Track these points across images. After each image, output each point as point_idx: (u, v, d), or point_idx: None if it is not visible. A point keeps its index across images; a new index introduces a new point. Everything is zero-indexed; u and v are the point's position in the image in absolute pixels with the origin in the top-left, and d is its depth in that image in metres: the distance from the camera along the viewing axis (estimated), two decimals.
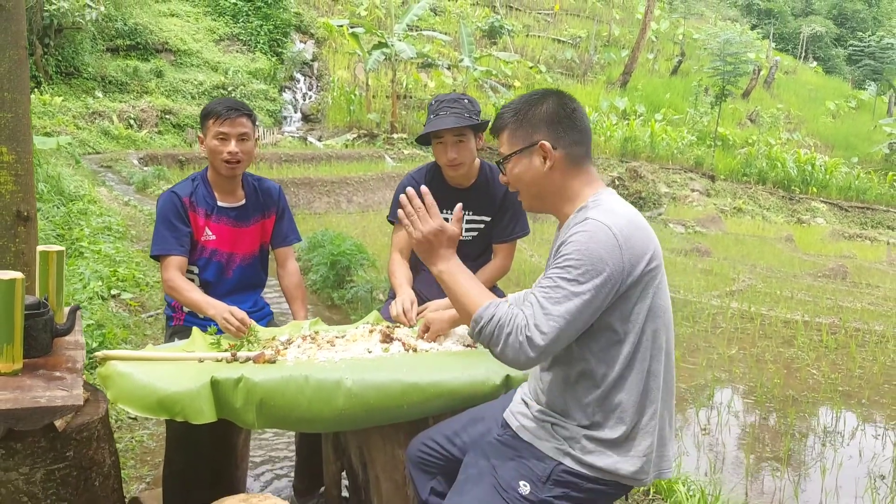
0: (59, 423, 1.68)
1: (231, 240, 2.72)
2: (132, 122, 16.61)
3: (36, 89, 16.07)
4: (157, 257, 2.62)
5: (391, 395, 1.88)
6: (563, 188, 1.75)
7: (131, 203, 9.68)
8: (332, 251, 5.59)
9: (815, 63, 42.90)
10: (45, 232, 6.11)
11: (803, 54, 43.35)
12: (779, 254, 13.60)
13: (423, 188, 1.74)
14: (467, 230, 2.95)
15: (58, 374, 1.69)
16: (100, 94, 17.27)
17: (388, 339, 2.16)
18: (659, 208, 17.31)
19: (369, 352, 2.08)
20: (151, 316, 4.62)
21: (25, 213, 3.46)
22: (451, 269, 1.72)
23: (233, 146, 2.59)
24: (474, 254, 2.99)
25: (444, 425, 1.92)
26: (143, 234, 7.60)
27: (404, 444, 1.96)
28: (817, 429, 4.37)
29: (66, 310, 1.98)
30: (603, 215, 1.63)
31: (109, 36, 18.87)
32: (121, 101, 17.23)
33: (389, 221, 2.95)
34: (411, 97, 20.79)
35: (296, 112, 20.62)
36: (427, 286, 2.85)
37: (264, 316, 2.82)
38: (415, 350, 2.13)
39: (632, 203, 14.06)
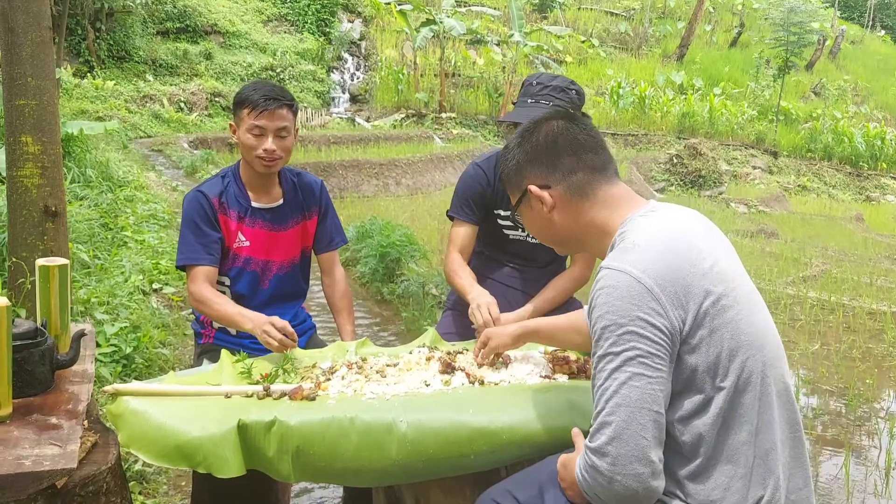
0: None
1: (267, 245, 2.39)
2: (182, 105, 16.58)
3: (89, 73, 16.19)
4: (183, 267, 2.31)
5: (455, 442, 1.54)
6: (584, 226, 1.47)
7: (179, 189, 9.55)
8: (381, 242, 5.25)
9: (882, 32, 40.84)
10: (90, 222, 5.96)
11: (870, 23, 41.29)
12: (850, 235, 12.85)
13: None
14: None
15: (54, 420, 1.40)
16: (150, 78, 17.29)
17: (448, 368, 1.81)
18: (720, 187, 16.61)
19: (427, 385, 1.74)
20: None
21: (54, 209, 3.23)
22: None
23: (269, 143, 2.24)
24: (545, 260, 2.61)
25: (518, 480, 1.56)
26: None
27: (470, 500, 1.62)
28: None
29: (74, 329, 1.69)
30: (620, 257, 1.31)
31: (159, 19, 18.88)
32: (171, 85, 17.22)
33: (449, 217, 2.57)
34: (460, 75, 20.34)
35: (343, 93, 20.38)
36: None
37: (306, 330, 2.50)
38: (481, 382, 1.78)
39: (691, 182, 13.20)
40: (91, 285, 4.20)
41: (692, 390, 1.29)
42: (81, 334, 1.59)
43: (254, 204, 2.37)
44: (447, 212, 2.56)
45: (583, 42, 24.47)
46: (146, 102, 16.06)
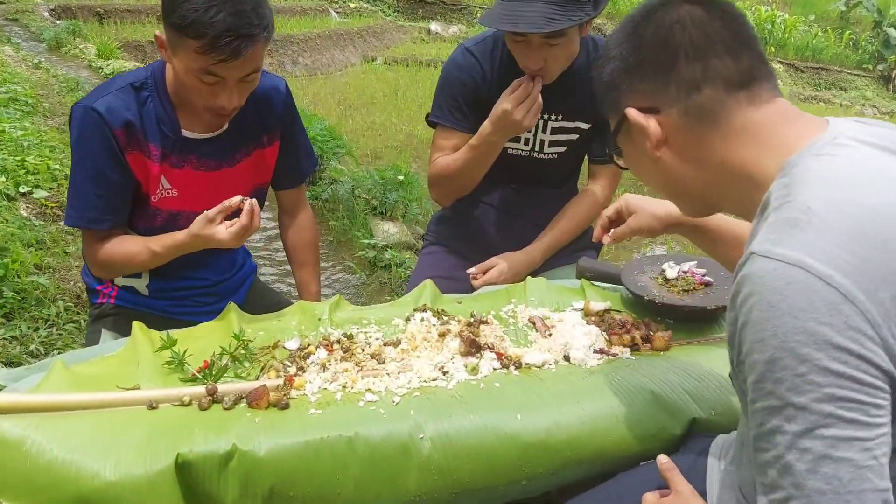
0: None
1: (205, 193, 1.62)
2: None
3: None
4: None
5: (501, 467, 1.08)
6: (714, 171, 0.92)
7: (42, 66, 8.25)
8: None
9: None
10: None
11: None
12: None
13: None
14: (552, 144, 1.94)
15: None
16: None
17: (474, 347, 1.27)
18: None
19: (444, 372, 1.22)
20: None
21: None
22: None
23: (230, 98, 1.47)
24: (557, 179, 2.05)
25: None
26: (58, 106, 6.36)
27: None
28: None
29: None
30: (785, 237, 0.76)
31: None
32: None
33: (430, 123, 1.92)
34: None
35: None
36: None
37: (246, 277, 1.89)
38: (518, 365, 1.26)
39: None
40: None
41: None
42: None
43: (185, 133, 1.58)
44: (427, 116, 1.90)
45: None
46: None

━━━━━━

Task details – Output the material verbatim, skipping the images.

Solution to this problem –
Track these points across images. After each image, output each point as point_idx: (u, v, d), or point_idx: None if it is not visible. A point keeps its index across images; a new index introduces a new point. Everything is zero-indexed; u and v are the point's position in the image in absolute pixels with the origin in the top-left, and d is its depth in that image in metres: the distance from the camera along the viewing axis (estimated), two decimals.
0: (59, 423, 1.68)
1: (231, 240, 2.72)
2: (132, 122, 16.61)
3: (36, 89, 16.07)
4: (157, 257, 2.62)
5: (391, 395, 1.88)
6: (563, 188, 1.75)
7: (131, 203, 9.68)
8: (332, 251, 5.59)
9: (815, 63, 42.90)
10: (45, 232, 6.11)
11: (803, 54, 43.35)
12: (779, 254, 13.60)
13: (423, 188, 1.74)
14: (467, 230, 2.95)
15: (58, 374, 1.69)
16: (100, 94, 17.27)
17: (388, 339, 2.16)
18: (659, 208, 17.31)
19: (369, 352, 2.08)
20: (151, 316, 4.62)
21: (25, 213, 3.46)
22: (451, 269, 1.72)
23: (233, 146, 2.59)
24: (474, 254, 2.99)
25: (444, 425, 1.92)
26: (143, 234, 7.60)
27: (404, 444, 1.96)
28: (817, 429, 4.37)
29: (66, 310, 1.98)
30: (603, 215, 1.63)
31: (109, 36, 18.87)
32: (121, 101, 17.23)
33: (389, 221, 2.95)
34: (411, 97, 20.79)
35: (296, 112, 20.62)
36: (427, 286, 2.85)
37: (264, 316, 2.82)
38: (415, 350, 2.13)
39: (632, 203, 14.06)
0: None
1: (267, 245, 2.39)
2: (182, 105, 16.58)
3: (89, 73, 16.19)
4: (183, 267, 2.31)
5: (455, 442, 1.54)
6: (584, 226, 1.47)
7: (179, 189, 9.55)
8: (381, 242, 5.25)
9: (882, 32, 40.84)
10: (90, 222, 5.96)
11: (870, 23, 41.29)
12: (850, 235, 12.85)
13: None
14: None
15: (54, 420, 1.40)
16: (150, 78, 17.29)
17: (448, 368, 1.81)
18: (720, 187, 16.61)
19: (427, 385, 1.74)
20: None
21: (54, 209, 3.23)
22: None
23: (269, 143, 2.24)
24: (545, 260, 2.61)
25: (518, 480, 1.56)
26: None
27: (470, 500, 1.62)
28: None
29: (74, 329, 1.69)
30: (620, 257, 1.31)
31: (159, 19, 18.88)
32: (171, 85, 17.22)
33: (449, 217, 2.57)
34: (460, 75, 20.34)
35: (343, 93, 20.38)
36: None
37: (306, 330, 2.50)
38: (481, 382, 1.78)
39: (691, 182, 13.20)
40: (91, 285, 4.20)
41: (692, 390, 1.29)
42: (81, 334, 1.59)
43: (254, 204, 2.37)
44: (447, 212, 2.56)
45: (583, 42, 24.47)
46: (146, 102, 16.06)
0: None
1: (205, 193, 1.62)
2: None
3: None
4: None
5: (501, 467, 1.08)
6: (714, 171, 0.92)
7: (42, 66, 8.25)
8: None
9: None
10: None
11: None
12: None
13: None
14: (552, 144, 1.94)
15: None
16: None
17: (474, 347, 1.27)
18: None
19: (444, 372, 1.22)
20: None
21: None
22: None
23: (230, 98, 1.47)
24: (557, 179, 2.05)
25: None
26: (58, 106, 6.36)
27: None
28: None
29: None
30: (785, 237, 0.76)
31: None
32: None
33: (430, 123, 1.92)
34: None
35: None
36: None
37: (246, 277, 1.89)
38: (518, 365, 1.26)
39: None
40: None
41: None
42: None
43: (185, 133, 1.58)
44: (427, 116, 1.90)
45: None
46: None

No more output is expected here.